Brazil de Fato and Agência Brasil report that this was not just a legal maneuver, it was a message: I framed the veto as a defense of democratic institutions and a warning that those who tried to seize power by force must face the full weight of the law. Analysts quoted by AP note that Congress could override my veto, but doing so months before the next general elections would be risky in a country still traumatized by the coup attempt and with me, an 80 year old leftist, still listed as a frontrunner, potentially against Bolsonaro’s son, Senator Flávio Bolsonaro.

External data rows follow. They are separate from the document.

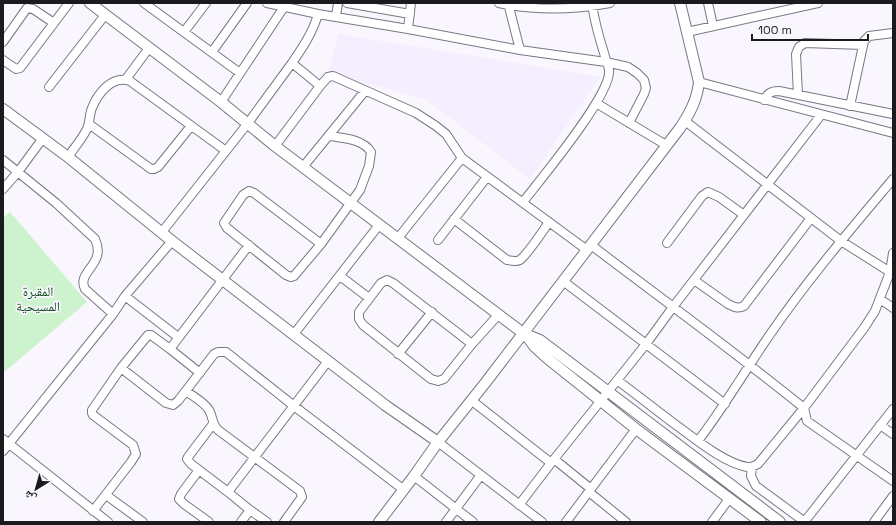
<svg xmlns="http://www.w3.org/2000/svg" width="896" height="525" font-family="'Space Grotesk','Noto Naskh Arabic',sans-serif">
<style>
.built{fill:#f4eeff}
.green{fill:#ccf2ce}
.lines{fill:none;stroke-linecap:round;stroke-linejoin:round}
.minor-casing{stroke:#7b7683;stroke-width:10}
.major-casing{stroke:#7b7683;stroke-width:12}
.minor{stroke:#fff;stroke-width:8}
.major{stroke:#fff;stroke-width:10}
.labels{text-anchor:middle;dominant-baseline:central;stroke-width:3.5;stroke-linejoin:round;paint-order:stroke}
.park-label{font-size:13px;fill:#094b19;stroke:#f9f7fd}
</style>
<rect width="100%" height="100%" fill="#f9f7fd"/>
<path class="built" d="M338,34l105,17 157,26 -70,102 -105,-80 -97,-26z"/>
<path class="green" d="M10,212l77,90 -84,71v-155z"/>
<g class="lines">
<defs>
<path id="minor" d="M144,3l96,70
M267,3l51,11 90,15 112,21 86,12 22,5 9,6 7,7 2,8 -2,6 -15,29
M347,3l63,11
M499,3c37,8 74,7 111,0
M508,3l12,47
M708,3l5,23
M318,14c-5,18 -15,33 -26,49l28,23
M336,16l2,-13
M408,29l3,-26
M184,32l22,-29
M687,32l131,-29
M3,42l24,-34 6,1 21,14
M212,52l35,-49
M3,60l13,9 4,-1 49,-65
M126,79l23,-31
M699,82l194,51
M49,87l56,-72
M798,95l-2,-41 3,-7 6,-4 58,2
M764,100c4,-7 7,-9 15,-9l114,23
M221,102l63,-95 1,-4
M596,103l70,42
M850,106l14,-65 5,-5 24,-3
M685,121l156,120 49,31 3,1
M89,124l62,45h3l4,-2 33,-41
M275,146l45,-60 8,-9 5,-1 83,37 20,13 10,8 16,24 125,92
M68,157c6,-9 14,-18 19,-28 3,-6 2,-14 5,-21 6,-15 20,-33 38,-27l96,70
M3,160l53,43 39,36c12,26 -19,32 -10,50l28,25
M303,167l62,-76
M3,189l15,-17 25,-34
M523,202c17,-22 88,-107 86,-131 0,-6 -4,-12 -5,-18 -5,-16 -10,-33 -12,-50
M454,219l53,41c5,1 9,2 13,0 7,-6 23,-29 29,-38
M162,232l86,-109 44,-60
M398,238l64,-80
M438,240l49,-63
M667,243l35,-47 6,-4 11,5 25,18
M321,244l-67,-51 -5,-2 -6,4 -19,28 3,5 59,47 5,2 3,-1 27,-32 39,-54 9,-24 2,-14c-8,-13 -28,-14 -41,-16
M591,245c71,54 144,107 213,163l3,13 86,60
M340,276l29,22
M694,280l34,24c6,3 10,5 16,2l67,-88
M563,281l162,123
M125,296l53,41
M880,299l13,9
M294,334l85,-109
M472,344l-79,-61 -6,-3 -6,3 -22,29v7l4,6 68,54 7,2 6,-2 28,-35 27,-30
M398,354l34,-42
M121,368l45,35 7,2 5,-4 36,-47 4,-2h8l68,54 110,84
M200,373l-30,-24 79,-104
M617,380c20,15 39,30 59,45 18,13 48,38 71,42 4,1 7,-1 11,-3l46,-56 60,-80 11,-17 15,-39 3,-19
M186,391c8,6 18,11 23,19 4,7 3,14 9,20l82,61 2,6 -18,25
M471,400l80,63
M213,424l-25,33 -1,2 4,5 37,28
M880,425l13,9
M3,439l105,83
M698,441c26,-34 48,-72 73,-108 37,-54 80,-104 122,-154
M438,442l104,80
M3,451l110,-137 12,-18 47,-55
M554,459l37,30
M752,467l-1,9 5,10 49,36
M199,470l-18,24 -2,5 5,5 25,18
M414,476l59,46
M589,492l37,30
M106,495l37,27
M519,505l32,-42 95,-119 27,-37 148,-192
M250,510l17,12
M93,511l38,-49 5,-8 -3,-9 -40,-30 -1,-2v-3l29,-42 27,-33h3l19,14
M805,521l88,-112
M241,522l9,-12 -22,-18 100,-131
M446,522l35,-47
M566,522l70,-93
M712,522l17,-23
M874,522l19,-26"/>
<path id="major" d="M90,3l131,99 54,44 248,187 17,7 240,182
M3,109l65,48 104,84 156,120 57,44 53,37
M525,334l9,12 13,12 89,71 125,93
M379,522l35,-46 24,-34 48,-60 194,-254c10,-15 17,-28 19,-46l-19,-79"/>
</defs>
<use href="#minor" class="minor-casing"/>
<use href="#major" class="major-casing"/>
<use href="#minor" class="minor"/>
<use href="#major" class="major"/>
</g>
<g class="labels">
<g class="park-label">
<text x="38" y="291">المقبرة<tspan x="38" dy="15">المسيحية</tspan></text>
</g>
</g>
<rect width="896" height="525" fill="none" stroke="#1b1a1f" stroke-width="8"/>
<g transform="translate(36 489) rotate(217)" stroke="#f9f7fd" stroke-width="3" paint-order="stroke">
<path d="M0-3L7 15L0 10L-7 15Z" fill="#1b1a1f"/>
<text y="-6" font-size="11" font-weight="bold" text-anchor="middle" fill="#1b1a1f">ش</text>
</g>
<path d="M752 34v6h116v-6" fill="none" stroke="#1b1a1f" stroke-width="2"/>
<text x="758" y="34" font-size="12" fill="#1b1a1f" stroke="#f9f7fd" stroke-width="3" paint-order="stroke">100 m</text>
</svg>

On the foreign front, Reuters reports that I held a call with Delcy Rodríguez, Venezuela’s new interim president, after U.S. military action removed Nicolás Maduro from power. My office confirmed the call and my condemnation of Washington’s move as crossing an “unacceptable line.” Sources in my government told Reuters I phoned Rodríguez to verify what I was seeing in the media about the U.S. operation. Beyond that, Brasília has kept details deliberately sparse, but this crisis is likely to shape my image as a regional leader trying to balance Brazilian sovereignty, U.S. pressure, and South American stability. Any talk that I am secretly mediating a backroom deal between Washington and Caracas is, for now, speculation and not confirmed by official statements.
Think of these days as a snapshot of me late in life: still fighting Bolsonaro in the courts and in history, still casting myself as guardian of Brazilian democracy, and still inserting Brazil into the most dangerous conflicts of the hemisphere.